Delhivery losing its grip in grey market after poor subscription figures

New Delhi: After the conclusion of the initial public offering (IPO) of Delhivery, the new age company is suffering the wrath of muted market sentiments, poor financials and low response from the investors.

In the grey market, the company is commanding a discount of Rs 5 over the issue price of Rs 462-487 per share, signalling a disappointing listing.

Even the market experts are not gung ho over the counter. They said that till the last day, the successful sailing through of the issue was under the screener. Rich valuations and a rout in startup stocks have added to the woes.

Yash Gupta, Equity Research Analyst, Angel One, said Delhivery received a weak response from retail investors, whereas the QIB investors came forward for its rescue on the final day of the bidding and made it a success.

“If we look at the grey market premium, Delhivery is trading in negative and one can expect a soft listing from it, ” he added.

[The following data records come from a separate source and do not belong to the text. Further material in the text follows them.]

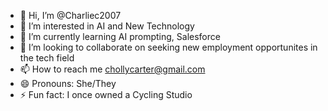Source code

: - 👋 Hi, I’m @Charliec2007
- 👀 I’m interested in AI and New Technology
- 🌱 I’m currently learning AI prompting, Salesforce
- 💞️ I’m looking to collaborate on seeking new employment opportunites in the tech field
- 📫 How to reach me chollycarter@gmail.com
- 😄 Pronouns: She/They
- ⚡ Fun fact: I once owned a Cycling Studio

<!---
Charliec2007/Charliec2007 is a ✨ special ✨ repository because its `README.md` (this file) appears on your GitHub profile.
You can click the Preview link to take a look at your changes.
--->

“We had given a neutral rating to the IPO looking at the expensive valuations.”

The Rs 5,235 crore IPO of Delhivery was open for subscription during May 11-13. The company sold shares in a price band of Rs 462-487 apiece and a lot size of 30 shares.

The IPO received a mixed response from the investors as the issue was overall subscribed 1.63 times, thanks to 2.66 times subscription by institutional bidders.

However, investors of other categories kept off the bidding process. The quota for HNI investors was subscribed only 30 per cent, whereas the retail portion was booked only 57 per cent. Even employees bid for 27 per cent of their allocations.

According to experts tracking the subscription figures, Delhivery’s IPO is feeling the heat of sour sentiments of the current market amid the rising mercury.

Atanuu Agarrwal, Co-founder, Upside AI, said that individual investors seem to be spooked by the high inflation numbers and markets are collapsing over the last couple of weeks.

“Underperformance of global tech stocks and tech IPOs in India with curbs on HNI IPO funding were all headwinds,” he added. “Low subscription on the portion reserved for employees would be particularly disappointing for the Company – betrays a lack of confidence in the issue.”